This is a very well written account of the development of black hole physics. It is written for the general audience, and no mathematical formulae are involved. It's main focus is on the history of this branch of physics more than on the actual physics itself. As Marcia Bartusiak discusses the topic of the centenary of the general theory of relativity she covers the history of black holes, from lsaac Newton up to date, and all in just over 200 pages. She introduces the topic step by step, the way astronomers discovered it, from white dwarf stars and neutron stars to black holes themselves, via supernovae and pulsars. This is an easy read that provides insight into the way that scientists work and think. I was surprised to find out who really was the first person to use the term in an astronomical context.
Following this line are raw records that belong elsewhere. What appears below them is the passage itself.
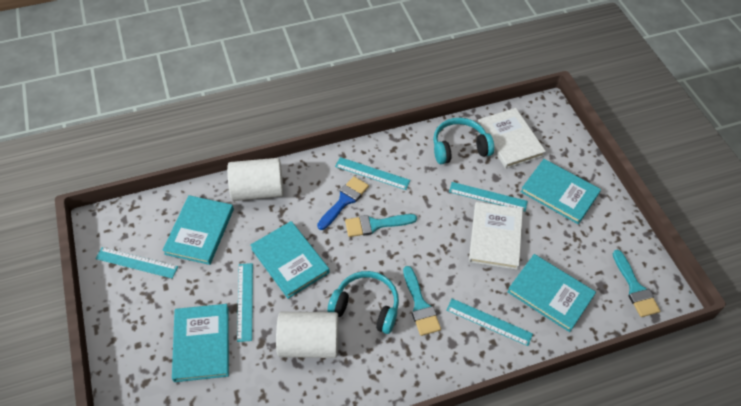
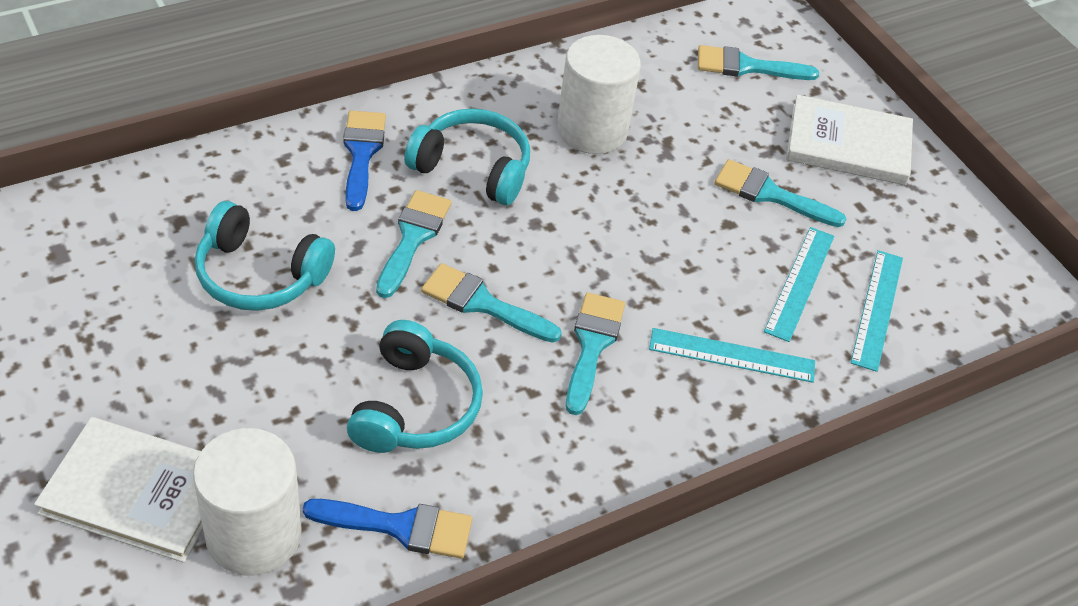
blue brush: [317,176,369,230] = 1 -> [303,499,472,559] [343,111,386,211] = 2
turquoise book: [163,195,234,265] [172,304,229,382] [250,221,330,299] [507,254,596,332] [521,159,601,224] = 5 -> none = 0
turquoise brush: [345,214,417,237] [403,266,441,336] [613,250,660,317] = 3 -> [376,190,451,298] [421,263,562,343] [566,292,625,415] [698,45,819,80] [715,159,847,227] = 5
turquoise headphones: [328,271,399,334] [433,118,494,164] = 2 -> [195,201,335,311] [347,320,483,453] [404,109,530,205] = 3
turquoise ruler: [95,247,178,279] [237,263,253,342] [335,157,410,190] [446,299,533,346] [449,182,528,212] = 5 -> [649,328,815,383] [764,227,834,342] [850,250,903,372] = 3

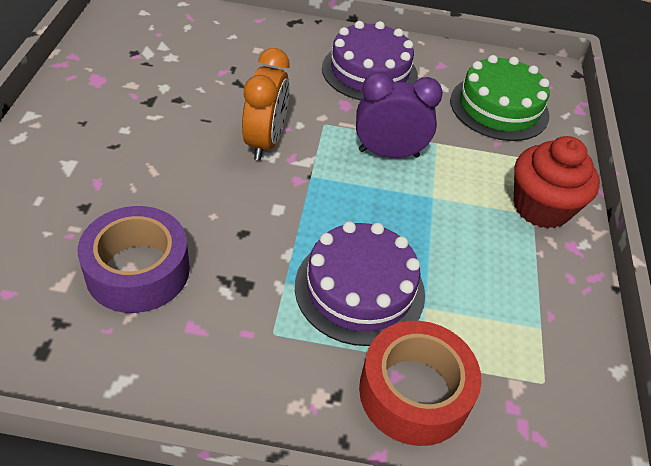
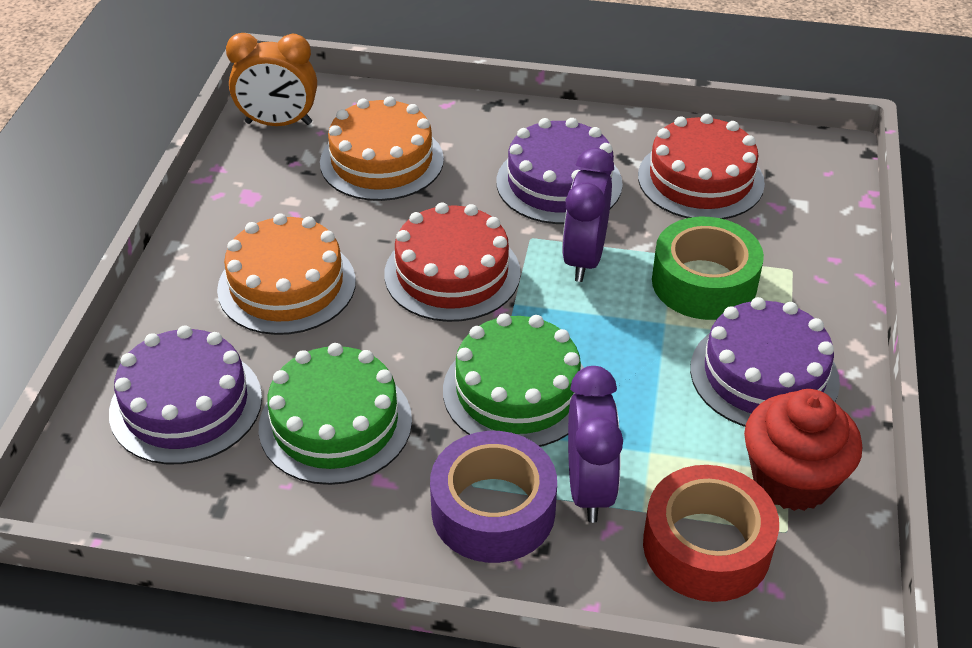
green cake: [450,55,550,141] = 1 -> [259,343,412,485] [443,313,584,447] = 2
green tape: none = 0 -> [652,217,764,320] = 1
orange cake: none = 0 -> [217,213,356,335] [320,96,444,201] = 2
purple cake: [295,221,425,346] [322,21,418,101] = 2 -> [109,325,262,464] [497,118,623,224] [690,297,840,427] = 3
purple clock: [356,72,443,158] = 1 -> [562,148,614,282] [568,366,623,523] = 2
red cake: none = 0 -> [384,202,521,322] [638,114,765,219] = 2

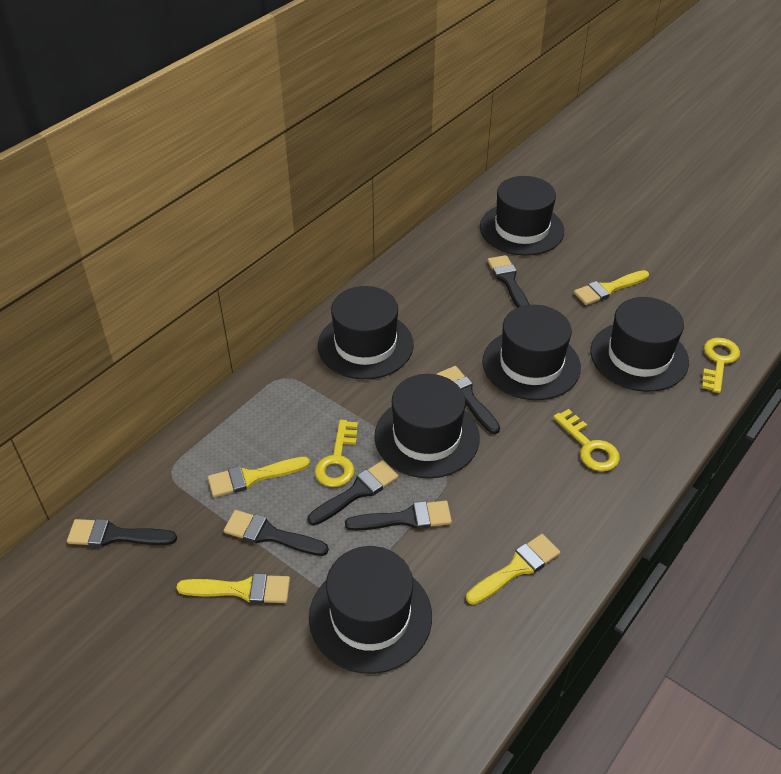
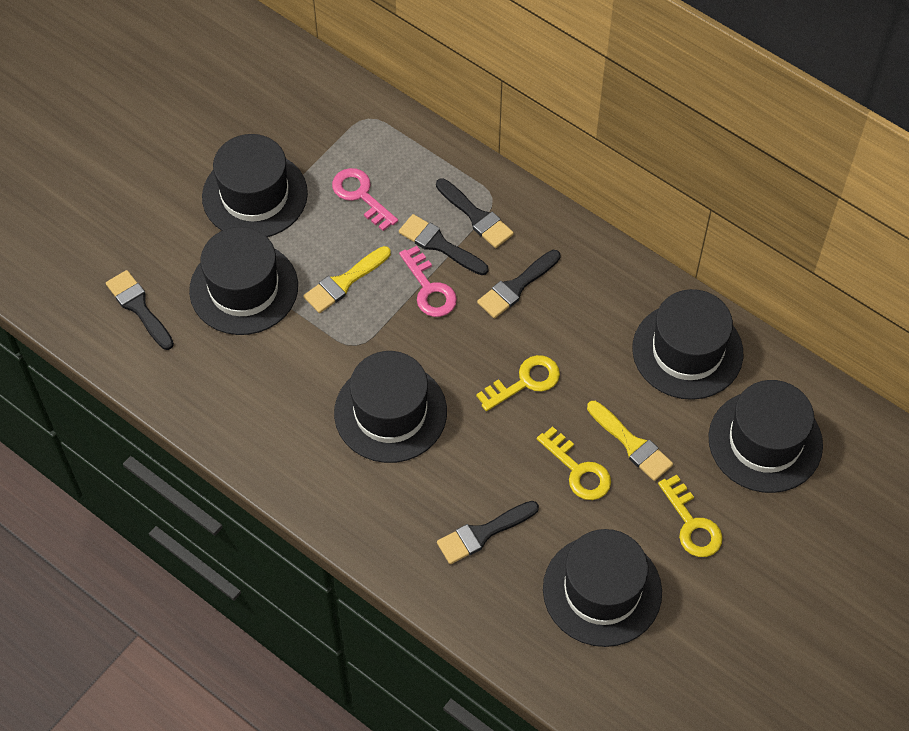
black brush: [67,519,177,547] [224,510,329,556] [308,460,399,526] [345,501,452,531] [436,366,500,434] [487,255,529,308] = 6 -> [106,270,174,350] [399,214,488,275] [436,178,514,248] [437,501,539,564] [477,250,560,318] = 5
pink key: none = 0 -> [332,168,398,231] [399,246,457,317] = 2
yellow brush: [176,574,290,604] [208,457,310,497] [466,534,561,605] [574,270,649,305] = 4 -> [304,246,391,313] [587,401,673,481] = 2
The black hole is one of the most mysterious objects in the universe, a source of fascination for many wanna be astronomers. The history of an idea, the concept of a black hole made possible, theoretically, by Albert Einstein's general theory of relativity. For those interested in black holes and their reluctant acknowledgement that they existed, given in the late twentieth century, this book the book for you. As Marcia Bartusiak discusses in the book It took that long to verify their existence because regular (optical) telescopes could not see them. Radio and/or X-ray telescopes were needed to pinpoint the attendant energy associated with matter-hungry black holes. Black hole research reinvigorated interest in Einstein' general theory of relativity. "After the flurry of excitement in 1919," Bartusiak writes, "when a famous solar eclipse measurement triumphantly provided the proof for Einstein's general theory of relativity, the noted physicist's new outlook on gravity came to be largely ignored. Isaac Newton's take on gravity worked just fine in our everyday world of low velocities and normal stars, so why be concerned with the miniscule adjustments that general relativity offered?" General relativity had no practical use and, in 1955, when Einstein died, "general relativity was in the doldrums."
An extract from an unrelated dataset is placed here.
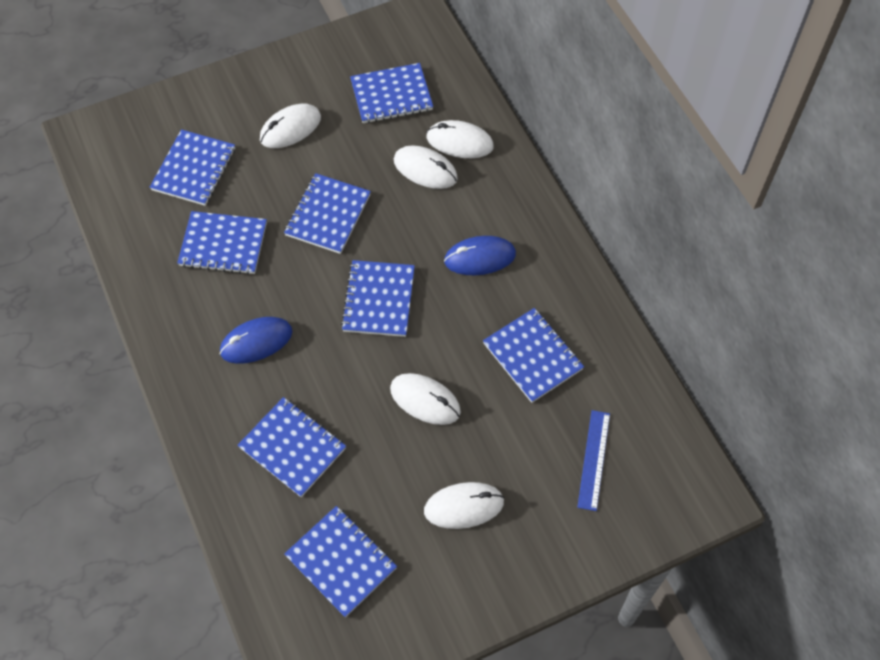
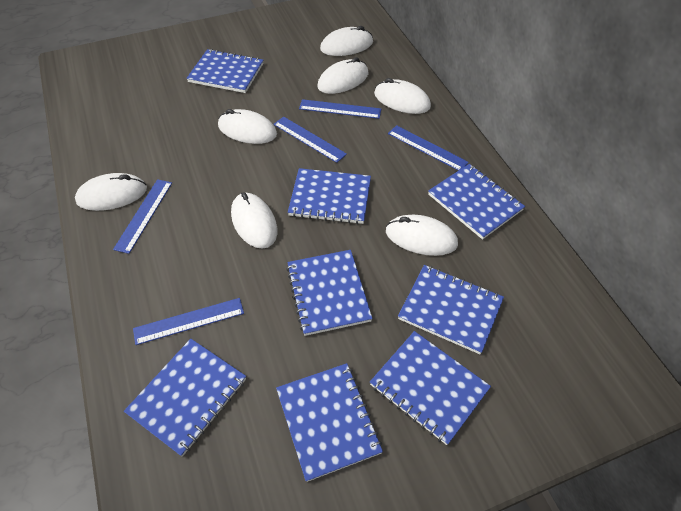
blue mouse: [220,317,293,364] [444,236,516,275] = 2 -> none = 0
blue ruler: [577,410,610,511] = 1 -> [113,179,172,254] [133,298,244,345] [273,117,347,163] [299,99,381,119] [388,125,469,171] = 5
white mouse: [260,104,321,148] [390,373,461,425] [394,145,458,189] [424,482,504,529] [427,120,494,158] = 5 -> [75,173,147,211] [218,109,277,144] [231,192,277,249] [317,57,368,94] [320,26,373,56] [374,78,431,114] [386,215,458,256] = 7

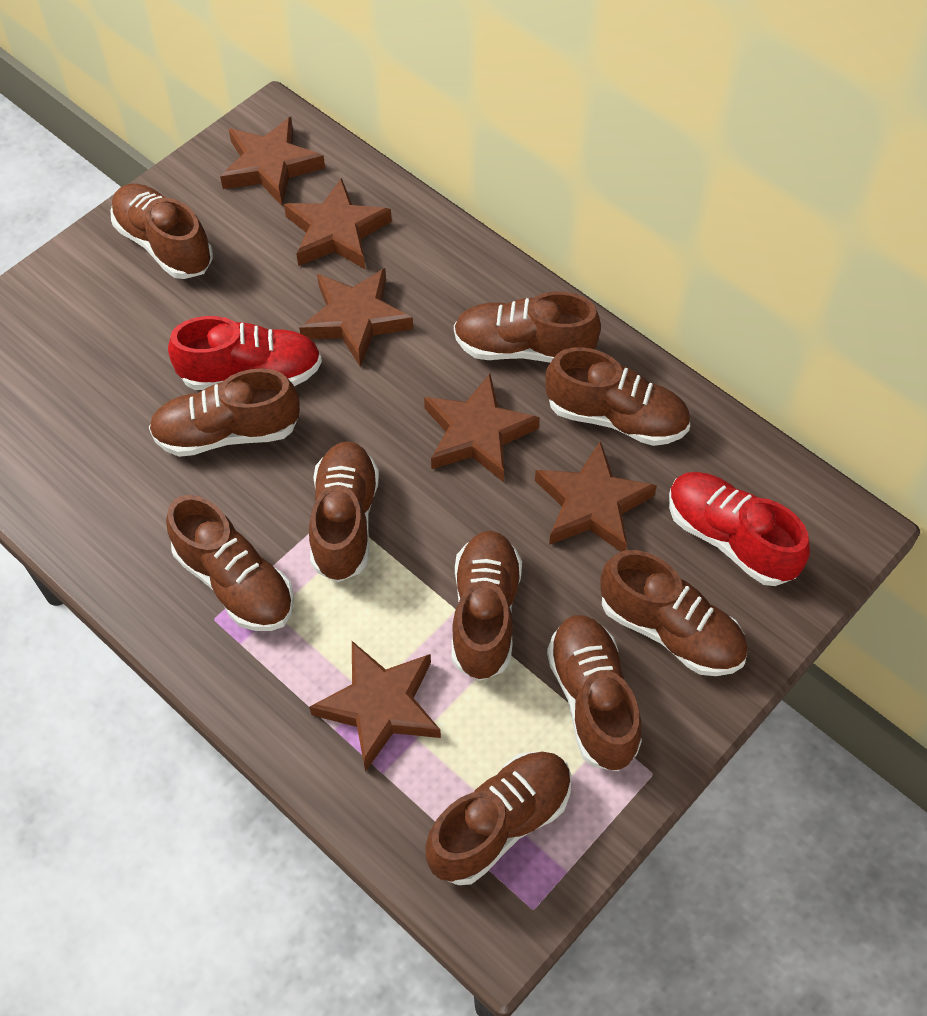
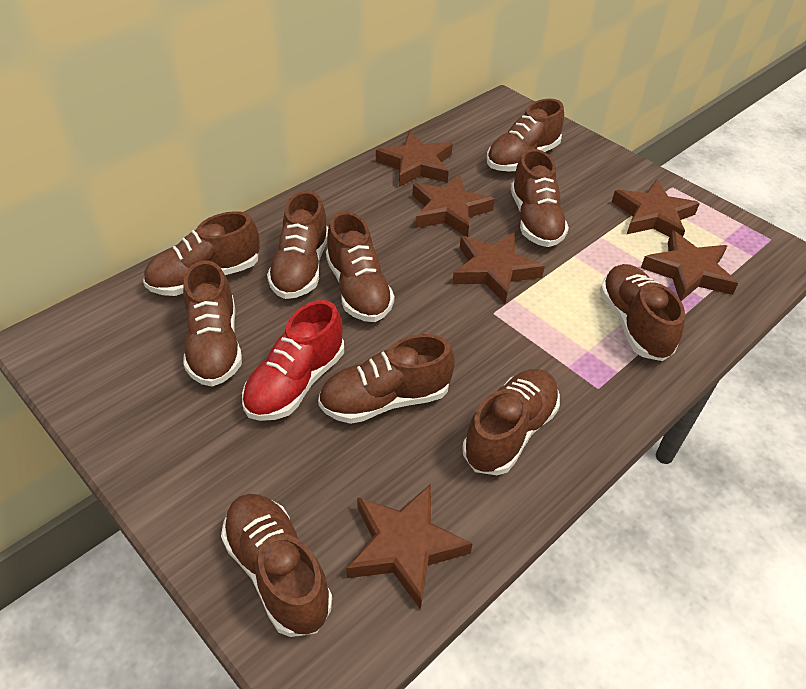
red shoe: [168,316,322,390] [669,472,810,586] = 2 -> [242,300,344,421] = 1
Roy Kerr, a mathematical physicist advanced the study of black holes by finding a way to refashion Einstein's equations to handle the rotation of a star. "The rotating object [in his solution] was dragging space-time around with it," says Bartusiak, "like the cake batter that circulates in the bowl around a whirling beater."Then Stephen Hawking, of A Brief History of Time fame,decided to look at the black hole from the perspective of an atom. His mathematical approach led to the discovery "that all black holes - spinning or not - would be radiating" energy Hawking announced his discovery in February 1974. Bartusiak adds, "In applying the laws of quantum mechanics to a black hole, Hawking found that black holes create and emit particles as if they were hot bodies. As a consequence,the black hole slowly decreases in mass and eventually disappears in a final blast!" Besides this startling breakthrough, it was found that the temperature of a black hole was not zero at all, although it is close to zero - less than a millionth of a degree above absolute zero. The temperature of the radiation leaving the black hole is now known as "Hawking radiation." And that's where we stand today, with physicists trying to unify the world of quantum mechanics (using the perspective of the atom) with that of general relativity (leveraging the perspective of space-time). And now that gravity waves, as Einstein had predicted, have been discovered (and subsequent to the release of this book), theorists can re-focus their energies to describe a theory consistent with this latest experimental result, with the hope of finally finding the theory of everything. There is no doubt that black holes will be at the center of this unifying work.